■ Assigned task
Format every line of the records below as a Markdown table, with the row number in a column headed Row and the line in a column headed Text. Leave out blank lines.

■ Given records
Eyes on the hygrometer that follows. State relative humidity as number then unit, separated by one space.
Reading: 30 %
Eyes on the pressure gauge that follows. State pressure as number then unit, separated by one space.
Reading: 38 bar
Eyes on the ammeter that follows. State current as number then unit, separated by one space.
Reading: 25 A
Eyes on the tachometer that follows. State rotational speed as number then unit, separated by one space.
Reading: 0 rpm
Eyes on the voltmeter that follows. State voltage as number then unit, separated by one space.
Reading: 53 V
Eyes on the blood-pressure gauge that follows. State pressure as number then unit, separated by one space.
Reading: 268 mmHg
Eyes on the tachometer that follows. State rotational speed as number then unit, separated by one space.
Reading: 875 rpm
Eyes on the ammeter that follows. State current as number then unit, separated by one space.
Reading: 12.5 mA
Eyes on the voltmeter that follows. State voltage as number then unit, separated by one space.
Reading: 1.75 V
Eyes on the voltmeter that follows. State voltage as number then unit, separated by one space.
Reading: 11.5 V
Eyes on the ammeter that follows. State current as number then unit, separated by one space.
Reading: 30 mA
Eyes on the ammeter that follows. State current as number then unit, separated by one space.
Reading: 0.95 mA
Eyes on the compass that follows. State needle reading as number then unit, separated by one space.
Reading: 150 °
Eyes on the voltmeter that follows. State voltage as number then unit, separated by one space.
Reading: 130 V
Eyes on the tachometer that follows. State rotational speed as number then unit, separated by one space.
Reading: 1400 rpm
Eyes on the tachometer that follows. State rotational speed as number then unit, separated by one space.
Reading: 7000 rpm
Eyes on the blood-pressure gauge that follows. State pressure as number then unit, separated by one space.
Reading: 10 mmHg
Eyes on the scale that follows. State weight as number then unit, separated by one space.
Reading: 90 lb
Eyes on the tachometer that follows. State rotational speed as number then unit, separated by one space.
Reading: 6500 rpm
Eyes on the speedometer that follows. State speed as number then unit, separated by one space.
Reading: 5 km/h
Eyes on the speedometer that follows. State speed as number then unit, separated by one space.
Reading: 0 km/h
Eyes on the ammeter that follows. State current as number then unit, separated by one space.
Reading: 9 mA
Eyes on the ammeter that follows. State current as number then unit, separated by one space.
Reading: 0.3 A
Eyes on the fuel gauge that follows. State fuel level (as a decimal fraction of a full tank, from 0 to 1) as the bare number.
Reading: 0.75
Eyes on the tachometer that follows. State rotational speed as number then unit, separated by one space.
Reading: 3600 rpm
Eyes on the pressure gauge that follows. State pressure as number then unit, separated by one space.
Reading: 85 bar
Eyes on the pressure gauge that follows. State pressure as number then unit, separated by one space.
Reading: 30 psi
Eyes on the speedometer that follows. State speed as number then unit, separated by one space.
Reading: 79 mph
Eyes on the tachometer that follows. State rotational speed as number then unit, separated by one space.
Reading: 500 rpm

■ Task result
| Row | Text |
|---|---|
| 1 | Eyes on the hygrometer that follows. State relative humidity as number then unit, separated by one space. |
| 2 | Reading: 30 % |
| 3 | Eyes on the pressure gauge that follows. State pressure as number then unit, separated by one space. |
| 4 | Reading: 38 bar |
| 5 | Eyes on the ammeter that follows. State current as number then unit, separated by one space. |
| 6 | Reading: 25 A |
| 7 | Eyes on the tachometer that follows. State rotational speed as number then unit, separated by one space. |
| 8 | Reading: 0 rpm |
| 9 | Eyes on the voltmeter that follows. State voltage as number then unit, separated by one space. |
| 10 | Reading: 53 V |
| 11 | Eyes on the blood-pressure gauge that follows. State pressure as number then unit, separated by one space. |
| 12 | Reading: 268 mmHg |
| 13 | Eyes on the tachometer that follows. State rotational speed as number then unit, separated by one space. |
| 14 | Reading: 875 rpm |
| 15 | Eyes on the ammeter that follows. State current as number then unit, separated by one space. |
| 16 | Reading: 12.5 mA |
| 17 | Eyes on the voltmeter that follows. State voltage as number then unit, separated by one space. |
| 18 | Reading: 1.75 V |
| 19 | Eyes on the voltmeter that follows. State voltage as number then unit, separated by one space. |
| 20 | Reading: 11.5 V |
| 21 | Eyes on the ammeter that follows. State current as number then unit, separated by one space. |
| 22 | Reading: 30 mA |
| 23 | Eyes on the ammeter that follows. State current as number then unit, separated by one space. |
| 24 | Reading: 0.95 mA |
| 25 | Eyes on the compass that follows. State needle reading as number then unit, separated by one space. |
| 26 | Reading: 150 ° |
| 27 | Eyes on the voltmeter that follows. State voltage as number then unit, separated by one space. |
| 28 | Reading: 130 V |
| 29 | Eyes on the tachometer that follows. State rotational speed as number then unit, separated by one space. |
| 30 | Reading: 1400 rpm |
| 31 | Eyes on the tachometer that follows. State rotational speed as number then unit, separated by one space. |
| 32 | Reading: 7000 rpm |
| 33 | Eyes on the blood-pressure gauge that follows. State pressure as number then unit, separated by one space. |
| 34 | Reading: 10 mmHg |
| 35 | Eyes on the scale that follows. State weight as number then unit, separated by one space. |
| 36 | Reading: 90 lb |
| 37 | Eyes on the tachometer that follows. State rotational speed as number then unit, separated by one space. |
| 38 | Reading: 6500 rpm |
| 39 | Eyes on the speedometer that follows. State speed as number then unit, separated by one space. |
| 40 | Reading: 5 km/h |
| 41 | Eyes on the speedometer that follows. State speed as number then unit, separated by one space. |
| 42 | Reading: 0 km/h |
| 43 | Eyes on the ammeter that follows. State current as number then unit, separated by one space. |
| 44 | Reading: 9 mA |
| 45 | Eyes on the ammeter that follows. State current as number then unit, separated by one space. |
| 46 | Reading: 0.3 A |
| 47 | Eyes on the fuel gauge that follows. State fuel level (as a decimal fraction of a full tank, from 0 to 1) as the bare number. |
| 48 | Reading: 0.75 |
| 49 | Eyes on the tachometer that follows. State rotational speed as number then unit, separated by one space. |
| 50 | Reading: 3600 rpm |
| 51 | Eyes on the pressure gauge that follows. State pressure as number then unit, separated by one space. |
| 52 | Reading: 85 bar |
| 53 | Eyes on the pressure gauge that follows. State pressure as number then unit, separated by one space. |
| 54 | Reading: 30 psi |
| 55 | Eyes on the speedometer that follows. State speed as number then unit, separated by one space. |
| 56 | Reading: 79 mph |
| 57 | Eyes on the tachometer that follows. State rotational speed as number then unit, separated by one space. |
| 58 | Reading: 500 rpm |